EEG Results

A few weeks ago we finally got Ladybugs 48 hour EEG results.  It was a lot to digest, and I wanted to try to understand as best I could before I gave everyone the update.

Ladybug’s neurologist personally called me to give me the results, explain them, and answer any questions I had.  It’s these small gestures that remind how fortunate we are to have such a great team of specialists looking after my little princess.

The Coles notes version of the EEG result is that Ladybug has a very rare and severe form of epilepsy known as Lennox-Gastaut Syndrome.  Basically it consists of numerous different types of seizures that are extremely difficult to control and for the most part drug resistant.

Two of the many types of seizures that they were able to catch were Myoclonic which I’ve mentioned before and auditory triggered seizures.  The auditory triggered seizures were particularly upsetting for me.  In hind sight she’s been having these for quite a long time and we didn’t know they were seizures.  Ladybug typically startles when she hears a loud noise, however this past year she zones out for a few seconds afterwards.  During the EEG the door on our hospital room would make a horrendous loud bang every time it opened and closed which would trigger these episodes.  Just for my own peace of mind I pushed the button and made a note of the time and what happened.  I’m so glad I did because they were indeed seizures.

With the new diagnosis of Lennox-Gastaut Syndrome, our original treatment plan of the Ketogenic Diet has been put on the back burner.  Ladybug will be starting a new med which is known for helping LGS.  Like all seizure meds it is hit and miss, however we’ll never know if we don’t try.  We will start Ladybug on Banzel (Rufinamide) next week slowly increasing her dosage week by week, while at the same time slowly weaning her off the Keppra.

With the help of social media I’ve found several different LGS groups who have been extremely supportive and are always there to answer any questions I’ve had thus far.  I’m very hopeful that we will find some form of treatment for the Lennox-Gastaut Syndrome that works for Ladybug.
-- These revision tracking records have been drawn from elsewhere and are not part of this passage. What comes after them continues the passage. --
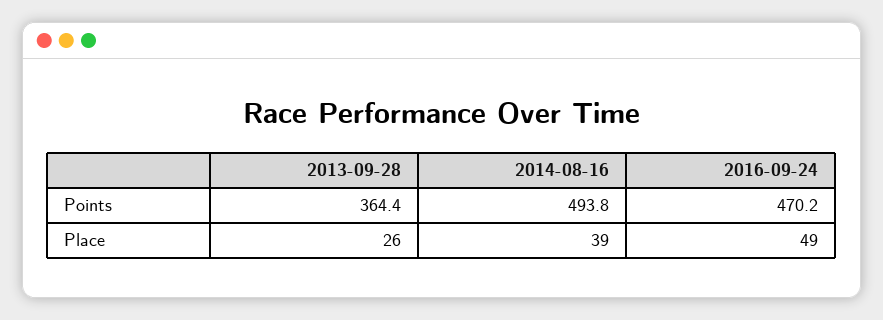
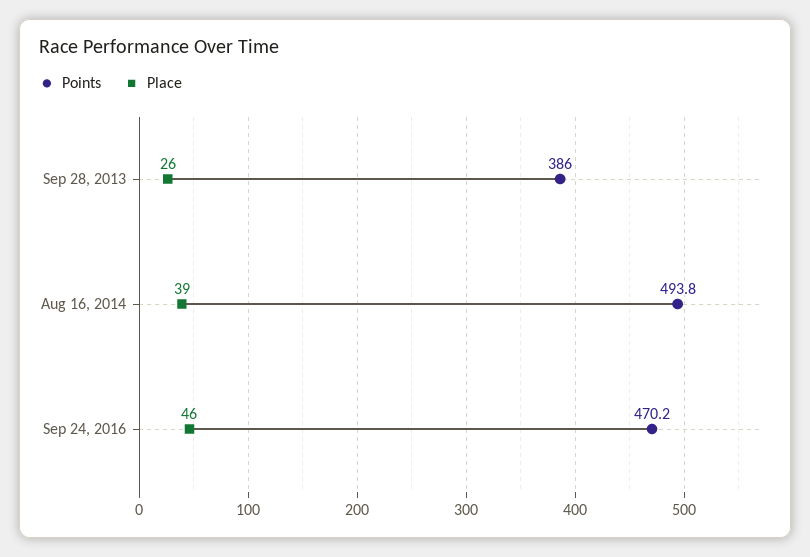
  {
    "Points": {
-     "2013-09-28": 364.4,
+     "2013-09-28": 386,
      "2014-08-16": 493.8,
      "2016-09-24": 470.2
    },
    "Place": {
      "2013-09-28": 26,
      "2014-08-16": 39,
-     "2016-09-24": 49
+     "2016-09-24": 46
    }
  }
It would be really nice if the new meds work – but, if they don’t I just keep looking and exploring different avenues. Just as I planned to do before.

On a brighter note –  Ladybug will be finishing her first year of big girl school in 2 weeks.  I’m already trying to find fun activities to keep her occupied this summer.  We’re planning a huge road trip in August so that will be an adventure on its own.  Ladybug’s not so little brother is now 10 months old.  He has 5 teeth and counting, is standing up on his own, and I’m sure will be walking unassisted in no time.  It’s certainly a busy house and I absolutely LOVE every single second of it.